Pixel coordinate listings
>>>

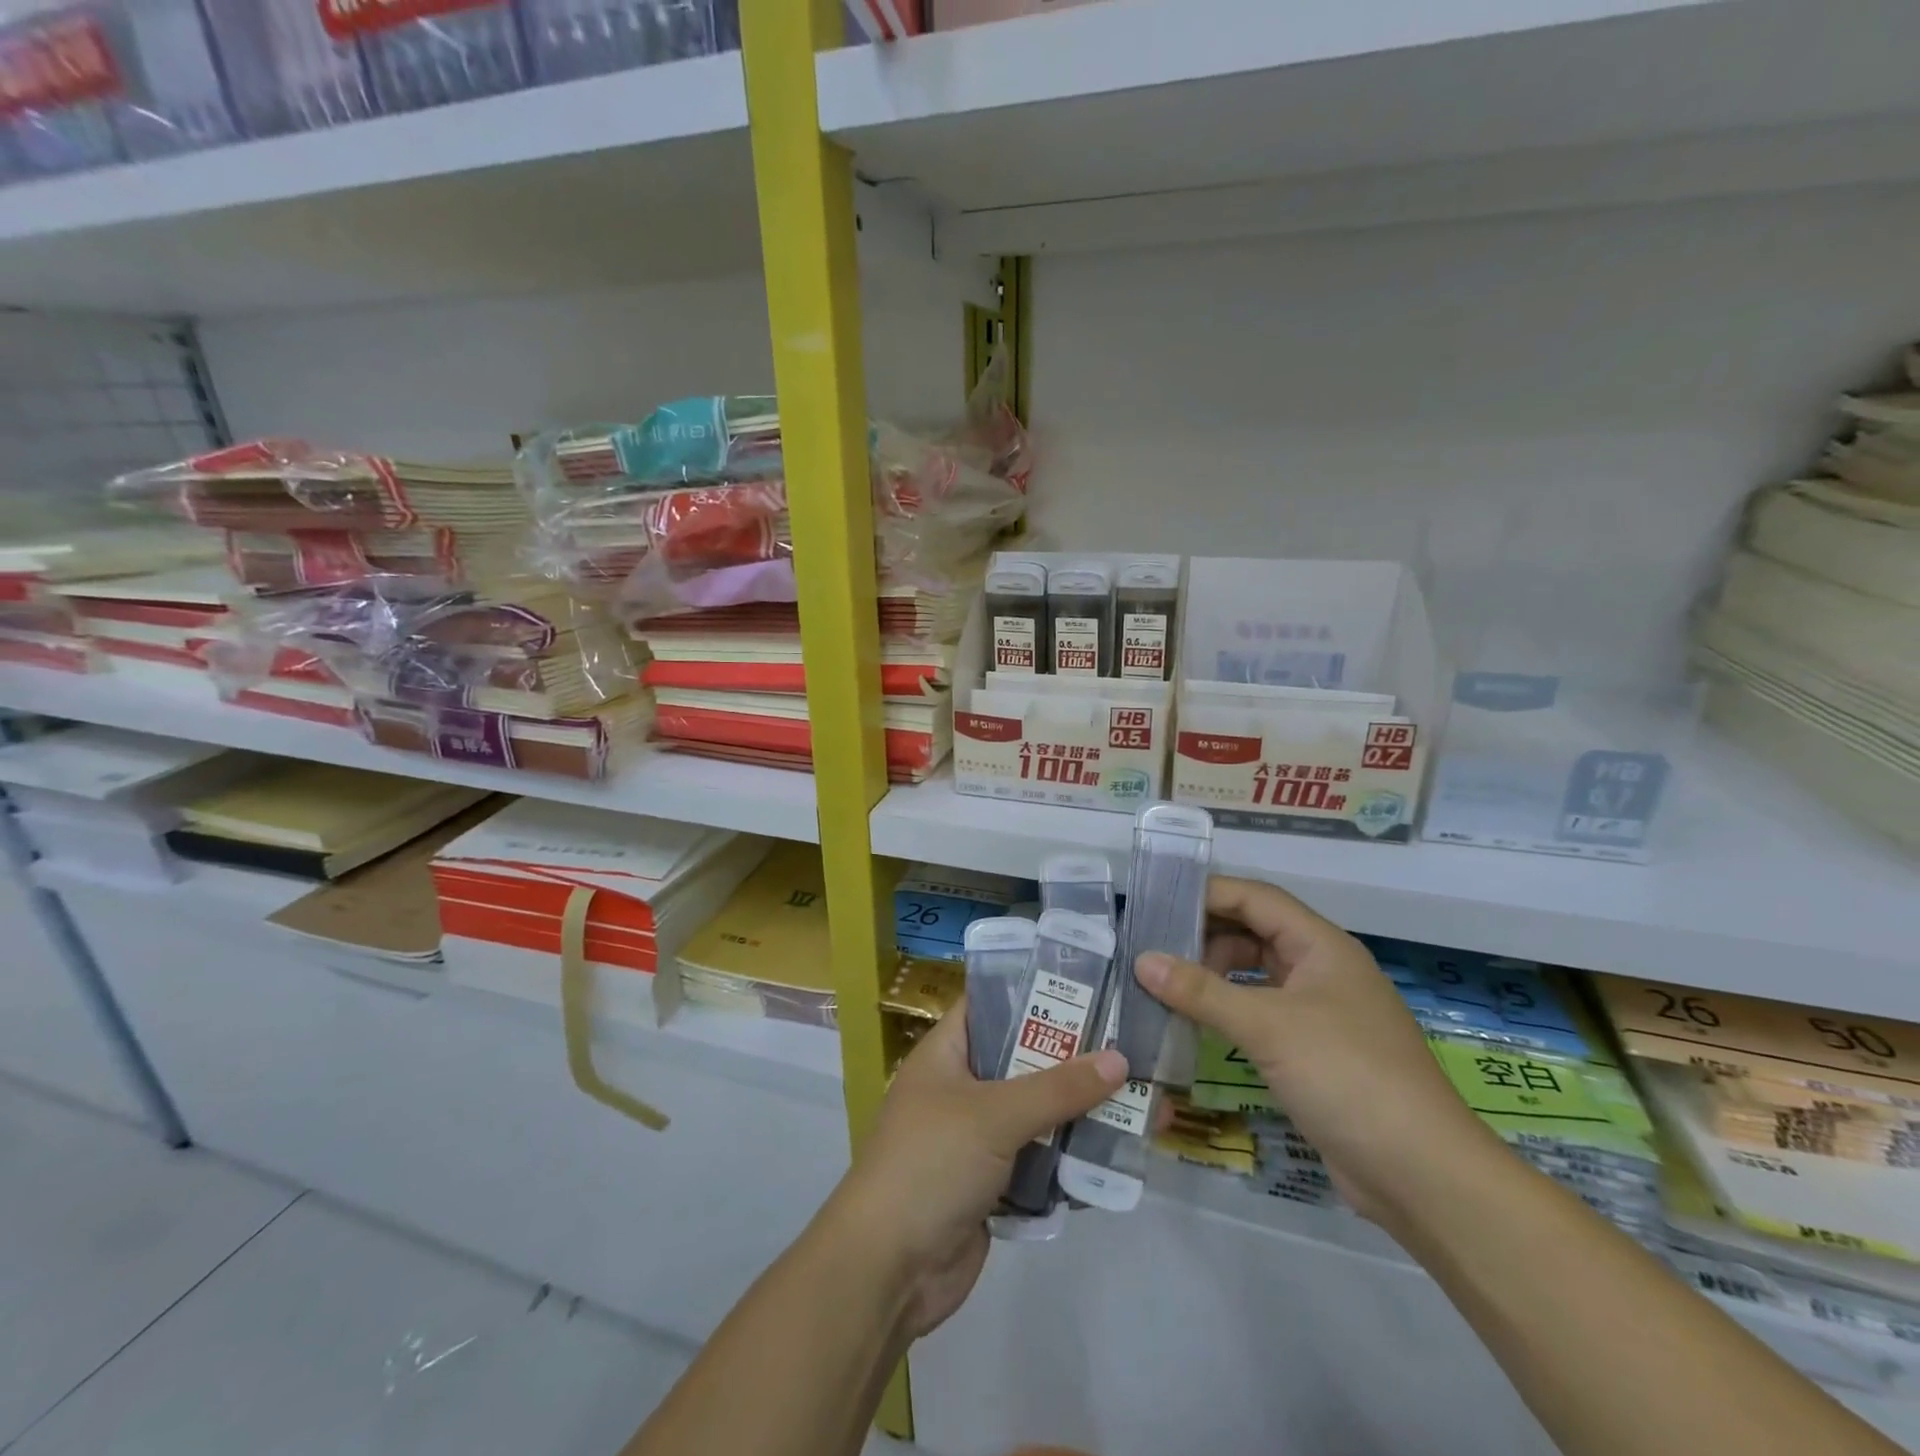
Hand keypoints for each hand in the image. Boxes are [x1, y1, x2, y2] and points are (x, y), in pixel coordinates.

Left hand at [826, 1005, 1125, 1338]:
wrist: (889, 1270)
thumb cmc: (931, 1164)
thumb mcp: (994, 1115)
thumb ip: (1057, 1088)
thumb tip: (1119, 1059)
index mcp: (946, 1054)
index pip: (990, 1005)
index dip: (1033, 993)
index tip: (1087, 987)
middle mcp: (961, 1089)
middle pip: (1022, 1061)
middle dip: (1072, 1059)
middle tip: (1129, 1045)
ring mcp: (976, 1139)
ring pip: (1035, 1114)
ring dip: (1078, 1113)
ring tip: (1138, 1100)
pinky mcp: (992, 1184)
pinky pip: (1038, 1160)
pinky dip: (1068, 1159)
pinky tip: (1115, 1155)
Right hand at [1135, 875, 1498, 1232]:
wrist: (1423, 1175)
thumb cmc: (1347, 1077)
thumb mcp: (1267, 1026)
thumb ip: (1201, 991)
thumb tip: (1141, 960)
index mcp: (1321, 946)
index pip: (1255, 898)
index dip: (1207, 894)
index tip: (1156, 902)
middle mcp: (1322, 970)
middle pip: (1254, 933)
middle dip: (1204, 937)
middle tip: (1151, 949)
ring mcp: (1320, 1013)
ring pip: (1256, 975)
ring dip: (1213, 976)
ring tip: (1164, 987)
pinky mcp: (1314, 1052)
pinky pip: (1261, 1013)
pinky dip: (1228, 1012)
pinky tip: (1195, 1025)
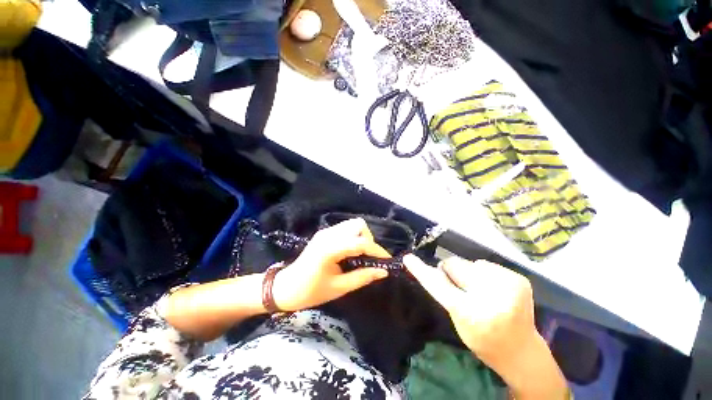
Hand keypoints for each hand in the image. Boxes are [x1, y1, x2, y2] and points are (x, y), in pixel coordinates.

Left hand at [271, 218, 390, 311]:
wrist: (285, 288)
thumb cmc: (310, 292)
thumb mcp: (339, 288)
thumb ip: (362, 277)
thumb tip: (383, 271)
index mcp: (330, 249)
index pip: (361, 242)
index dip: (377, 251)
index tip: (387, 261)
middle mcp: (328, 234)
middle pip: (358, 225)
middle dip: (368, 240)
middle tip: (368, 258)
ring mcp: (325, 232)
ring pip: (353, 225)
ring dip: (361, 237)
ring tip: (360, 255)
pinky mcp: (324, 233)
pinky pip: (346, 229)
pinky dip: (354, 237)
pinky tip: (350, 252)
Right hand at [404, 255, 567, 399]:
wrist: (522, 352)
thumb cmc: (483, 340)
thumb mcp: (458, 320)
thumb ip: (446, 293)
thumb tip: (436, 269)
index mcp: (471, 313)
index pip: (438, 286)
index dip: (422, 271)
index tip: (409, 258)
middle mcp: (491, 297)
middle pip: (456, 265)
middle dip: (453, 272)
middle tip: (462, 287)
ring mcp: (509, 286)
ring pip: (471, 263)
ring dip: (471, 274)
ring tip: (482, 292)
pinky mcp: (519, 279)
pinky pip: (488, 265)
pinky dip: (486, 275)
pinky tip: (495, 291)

<<<
>>>

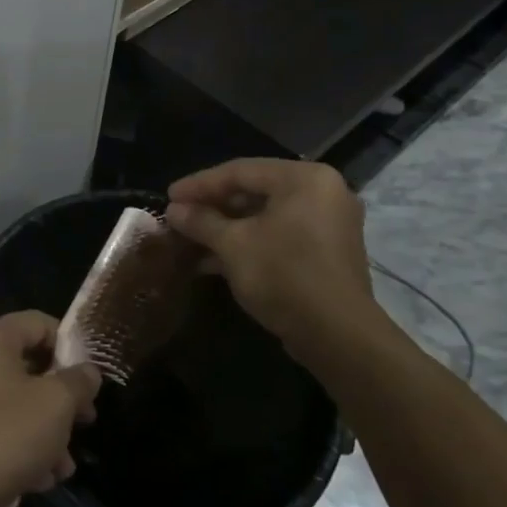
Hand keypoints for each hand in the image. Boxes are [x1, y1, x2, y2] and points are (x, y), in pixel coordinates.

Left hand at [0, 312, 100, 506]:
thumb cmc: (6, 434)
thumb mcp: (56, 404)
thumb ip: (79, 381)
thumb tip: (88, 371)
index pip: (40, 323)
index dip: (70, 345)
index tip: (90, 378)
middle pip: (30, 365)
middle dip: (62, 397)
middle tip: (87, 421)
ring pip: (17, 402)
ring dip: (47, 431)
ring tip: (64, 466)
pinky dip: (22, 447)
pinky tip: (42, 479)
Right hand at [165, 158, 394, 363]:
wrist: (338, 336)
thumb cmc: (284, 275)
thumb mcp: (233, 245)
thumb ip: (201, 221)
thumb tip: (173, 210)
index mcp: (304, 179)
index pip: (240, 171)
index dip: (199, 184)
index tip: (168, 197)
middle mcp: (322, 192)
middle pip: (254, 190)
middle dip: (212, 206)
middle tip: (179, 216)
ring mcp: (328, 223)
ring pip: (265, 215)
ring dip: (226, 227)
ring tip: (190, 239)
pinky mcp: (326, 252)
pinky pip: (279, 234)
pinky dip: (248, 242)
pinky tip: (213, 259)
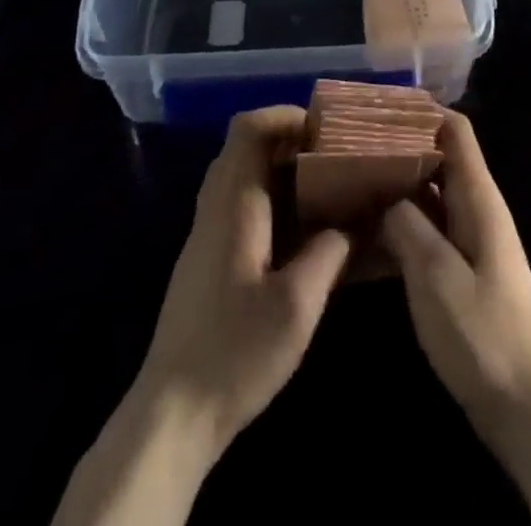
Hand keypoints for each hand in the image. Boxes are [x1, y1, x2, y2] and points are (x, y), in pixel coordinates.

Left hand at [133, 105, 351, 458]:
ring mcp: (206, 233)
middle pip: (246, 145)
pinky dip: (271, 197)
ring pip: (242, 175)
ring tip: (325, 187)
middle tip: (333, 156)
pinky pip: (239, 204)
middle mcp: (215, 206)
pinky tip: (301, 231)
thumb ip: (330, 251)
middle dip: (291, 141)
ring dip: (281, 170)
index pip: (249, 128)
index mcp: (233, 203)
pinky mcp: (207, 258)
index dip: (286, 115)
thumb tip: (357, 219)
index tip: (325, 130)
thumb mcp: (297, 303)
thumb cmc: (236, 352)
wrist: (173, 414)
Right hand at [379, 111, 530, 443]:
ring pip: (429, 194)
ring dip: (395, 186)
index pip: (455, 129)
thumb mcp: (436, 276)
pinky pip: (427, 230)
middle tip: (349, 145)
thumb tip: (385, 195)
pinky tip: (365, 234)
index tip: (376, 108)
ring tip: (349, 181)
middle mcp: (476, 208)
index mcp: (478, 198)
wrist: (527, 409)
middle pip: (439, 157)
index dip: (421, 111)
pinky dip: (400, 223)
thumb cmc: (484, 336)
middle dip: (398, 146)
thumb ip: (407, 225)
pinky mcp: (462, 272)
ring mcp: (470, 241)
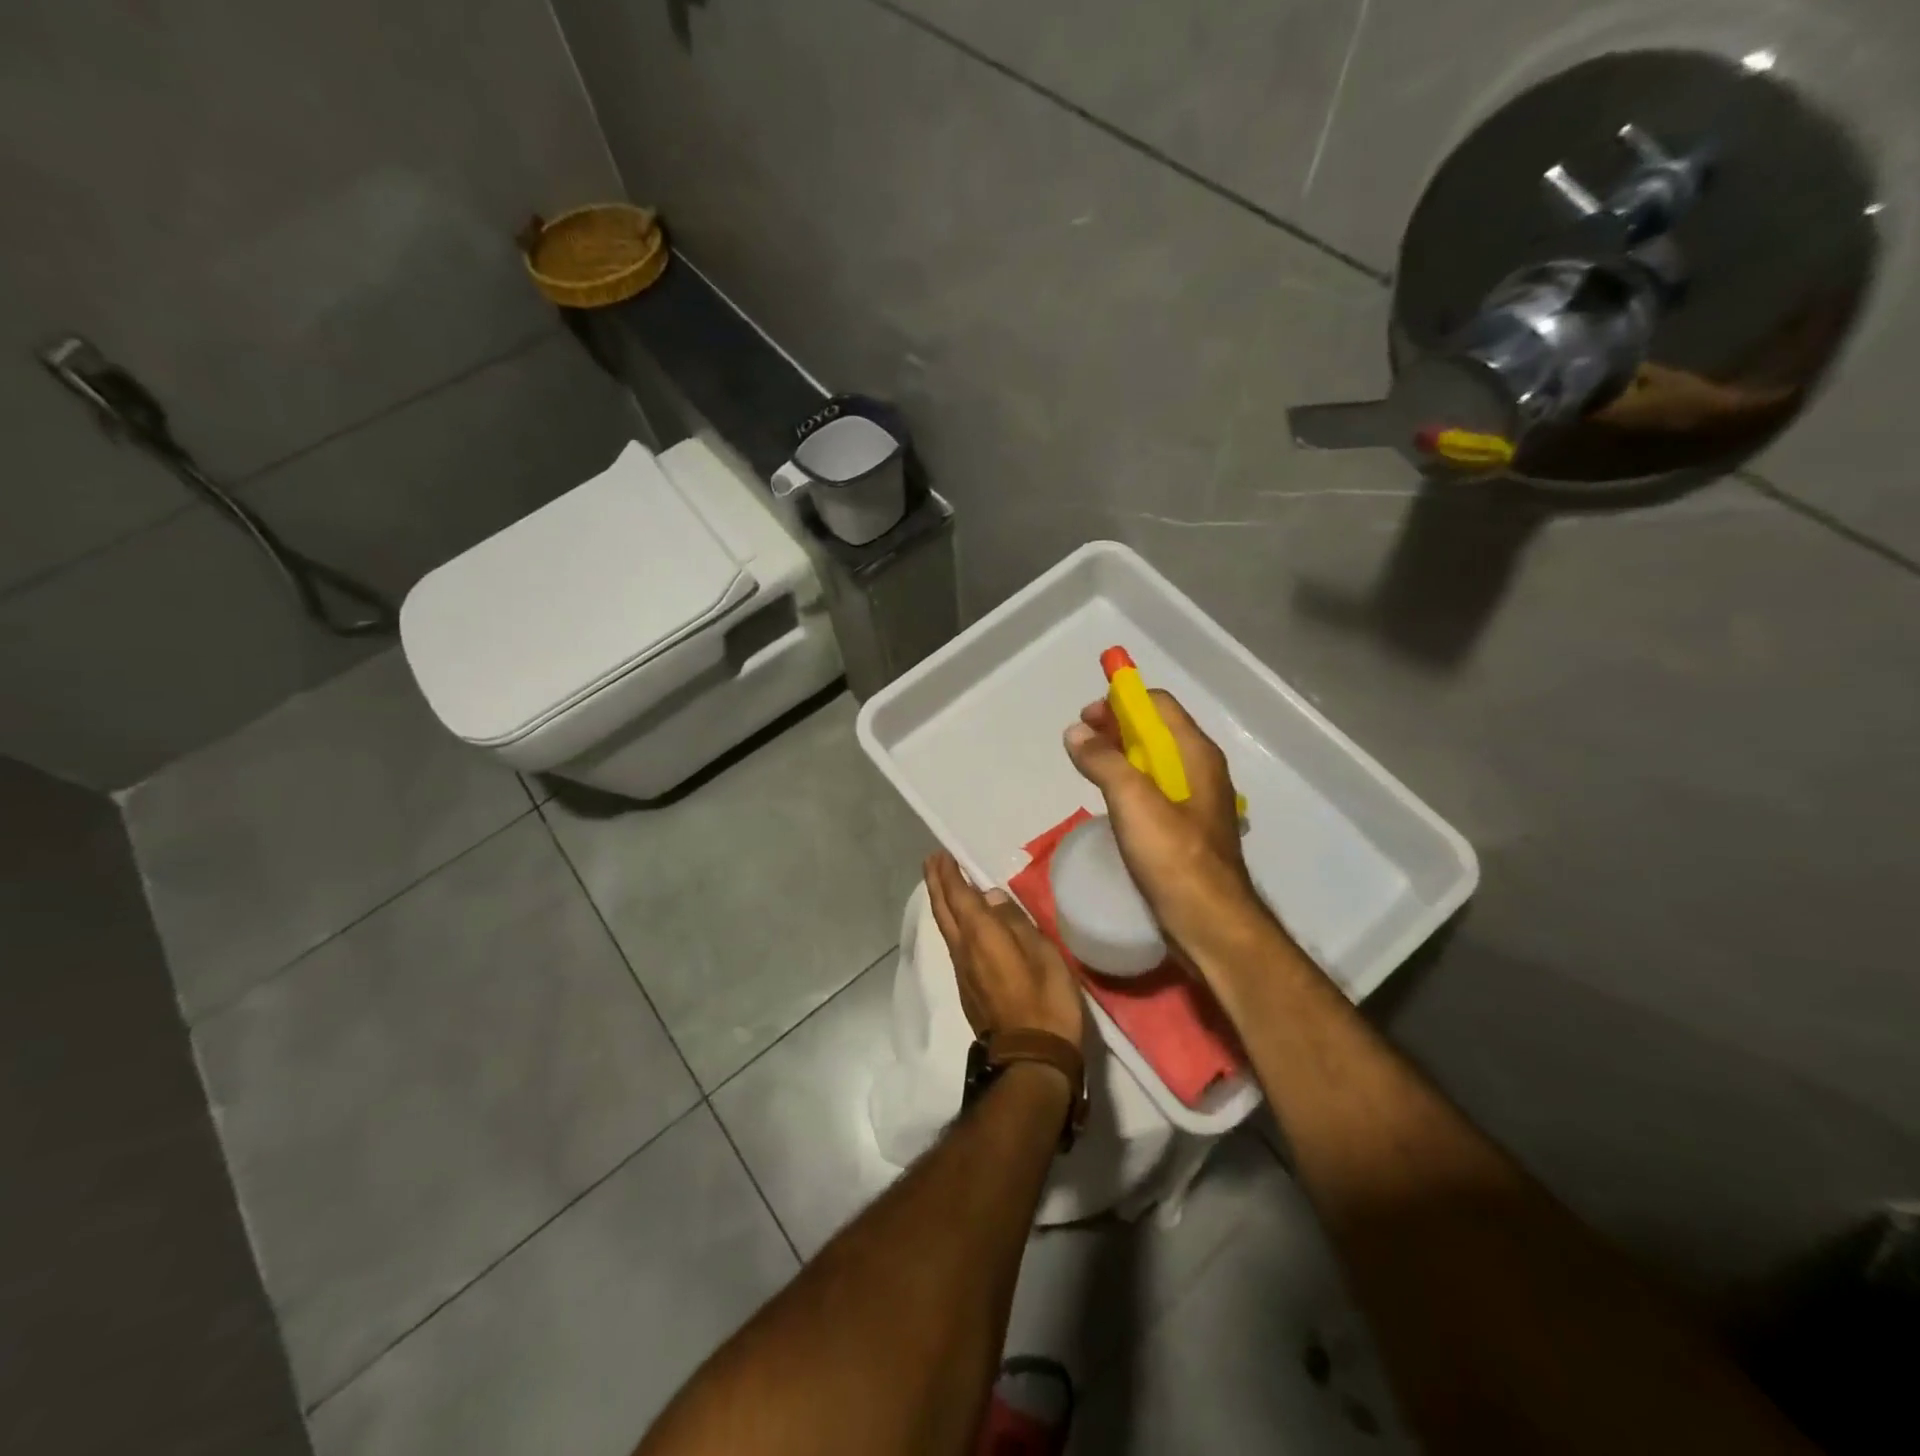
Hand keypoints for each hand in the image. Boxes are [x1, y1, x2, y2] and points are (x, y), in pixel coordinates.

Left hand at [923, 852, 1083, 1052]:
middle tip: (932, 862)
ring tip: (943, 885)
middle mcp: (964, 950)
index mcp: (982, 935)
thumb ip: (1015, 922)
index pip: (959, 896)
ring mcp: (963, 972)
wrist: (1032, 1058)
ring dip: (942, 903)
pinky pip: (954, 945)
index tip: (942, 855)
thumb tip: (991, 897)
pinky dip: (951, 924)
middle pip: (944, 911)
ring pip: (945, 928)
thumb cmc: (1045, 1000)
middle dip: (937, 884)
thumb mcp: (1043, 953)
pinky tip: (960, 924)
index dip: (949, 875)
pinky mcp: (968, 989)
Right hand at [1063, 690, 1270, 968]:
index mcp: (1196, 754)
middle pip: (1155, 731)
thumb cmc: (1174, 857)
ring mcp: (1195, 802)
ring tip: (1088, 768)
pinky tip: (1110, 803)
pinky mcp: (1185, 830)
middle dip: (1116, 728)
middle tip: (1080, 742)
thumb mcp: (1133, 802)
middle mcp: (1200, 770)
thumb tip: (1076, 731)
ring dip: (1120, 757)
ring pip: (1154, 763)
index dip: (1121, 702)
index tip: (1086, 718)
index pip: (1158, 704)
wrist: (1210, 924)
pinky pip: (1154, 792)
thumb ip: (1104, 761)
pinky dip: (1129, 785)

<<<
>>>

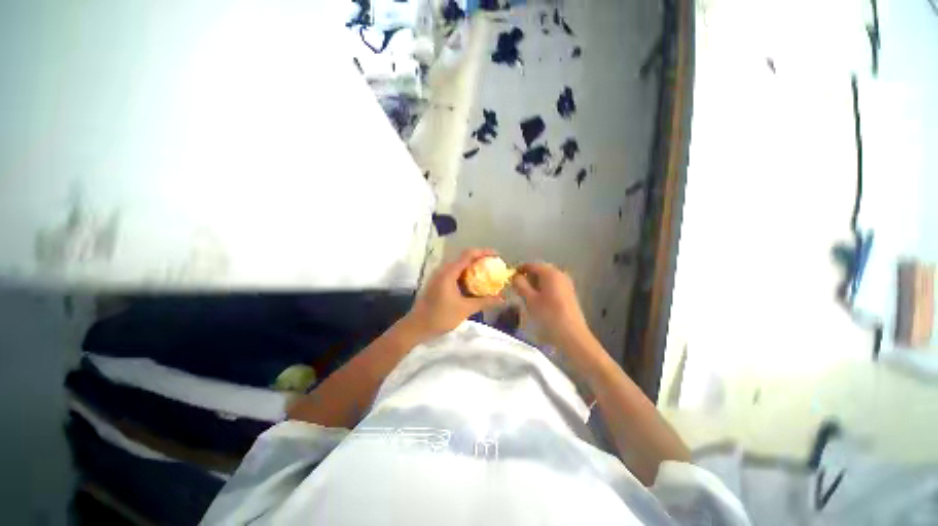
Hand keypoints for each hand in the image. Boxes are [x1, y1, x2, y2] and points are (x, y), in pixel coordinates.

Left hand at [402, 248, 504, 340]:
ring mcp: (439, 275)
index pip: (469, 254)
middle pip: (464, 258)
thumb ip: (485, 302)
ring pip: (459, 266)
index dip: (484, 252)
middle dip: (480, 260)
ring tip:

<<<

→ Exercise
From the data above, output exactly the lines between the one containing "middle mcp: (328, 234)" and the one containing "ring tip: (482, 292)", counting both of them.

→ Reply
middle mcp: (328, 234)
middle pip: (358, 225)
middle dip: (368, 240)
middle tip: (368, 258)
ring mcp: (325, 232)
ring pip: (353, 225)
ring dip: (361, 237)
ring tip: (360, 255)
pinky mcp: (324, 233)
pinky pip: (346, 229)
pinky dip: (354, 237)
pinky tip: (350, 252)
Right hand at [404, 255, 567, 399]:
wrist: (522, 352)
thumb cmc: (483, 340)
thumb mcp: (458, 320)
thumb ip: (446, 293)
thumb tip: (436, 269)
index mcp: (471, 313)
index pip: (438, 286)
index dip: (422, 271)
index tip: (409, 258)
middle mcp: (491, 297)
middle pip: (456, 265)
middle dip: (453, 272)
middle tip: (462, 287)
ring mcp: (509, 286)
ring pip: (471, 263)
ring dip: (471, 274)
ring tip: (482, 292)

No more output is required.